======== RECORDS FOR THE TASK
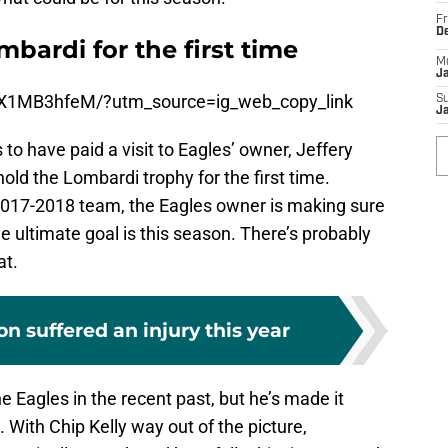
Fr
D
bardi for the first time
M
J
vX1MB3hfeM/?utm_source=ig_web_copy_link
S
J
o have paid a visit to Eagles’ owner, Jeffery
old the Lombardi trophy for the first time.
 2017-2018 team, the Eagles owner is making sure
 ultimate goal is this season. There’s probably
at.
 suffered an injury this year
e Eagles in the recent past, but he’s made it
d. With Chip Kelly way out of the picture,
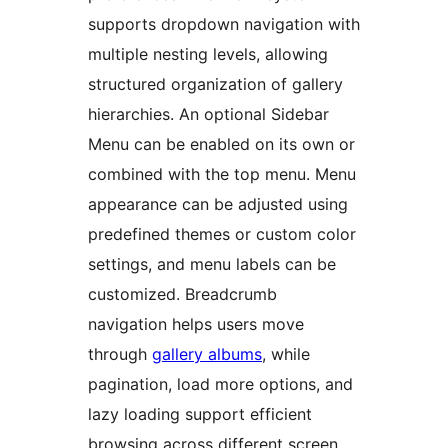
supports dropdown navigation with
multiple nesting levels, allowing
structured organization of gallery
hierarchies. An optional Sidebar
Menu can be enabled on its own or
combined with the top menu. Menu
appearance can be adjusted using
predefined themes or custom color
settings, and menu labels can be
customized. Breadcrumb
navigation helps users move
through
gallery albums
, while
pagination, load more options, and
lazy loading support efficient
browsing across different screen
================
======== RECORDS FOR THE TASK
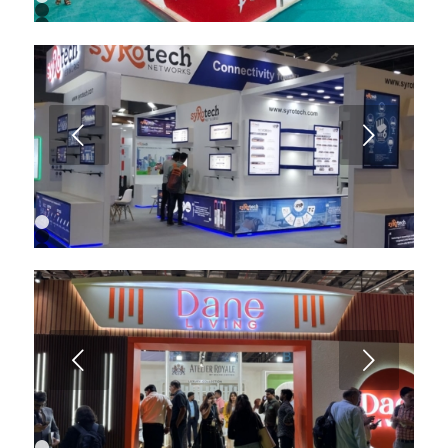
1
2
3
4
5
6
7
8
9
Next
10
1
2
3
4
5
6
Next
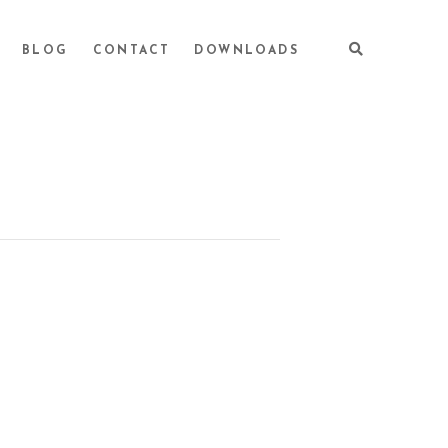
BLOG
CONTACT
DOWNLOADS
================
======== RECORDS FOR THE TASK
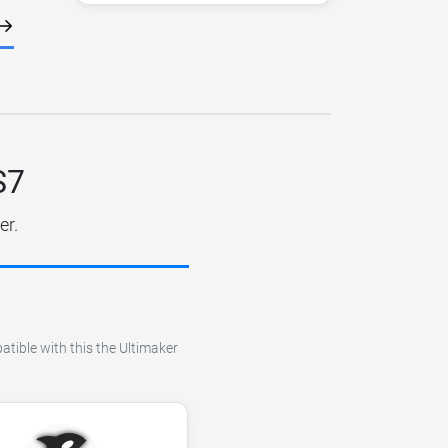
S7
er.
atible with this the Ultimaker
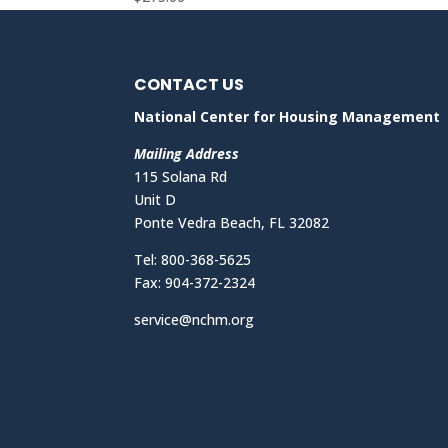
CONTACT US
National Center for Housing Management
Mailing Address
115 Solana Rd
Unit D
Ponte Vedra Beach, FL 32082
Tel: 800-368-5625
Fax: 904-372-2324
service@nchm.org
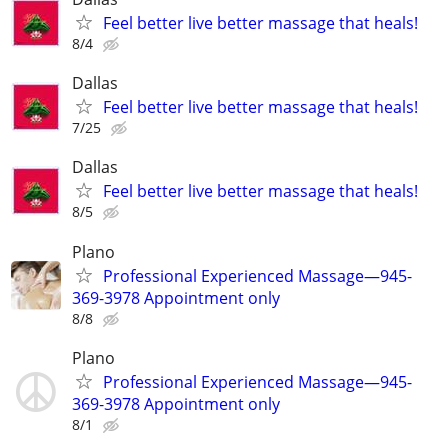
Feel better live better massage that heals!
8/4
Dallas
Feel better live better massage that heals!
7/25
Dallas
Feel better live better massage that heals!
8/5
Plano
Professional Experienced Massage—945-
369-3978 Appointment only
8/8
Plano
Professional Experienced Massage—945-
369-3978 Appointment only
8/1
================
TRY IT
Show each line of the material above where "first" occurs.

EXERCISE SOLUTION
bardi for the first time
old the Lombardi trophy for the first time.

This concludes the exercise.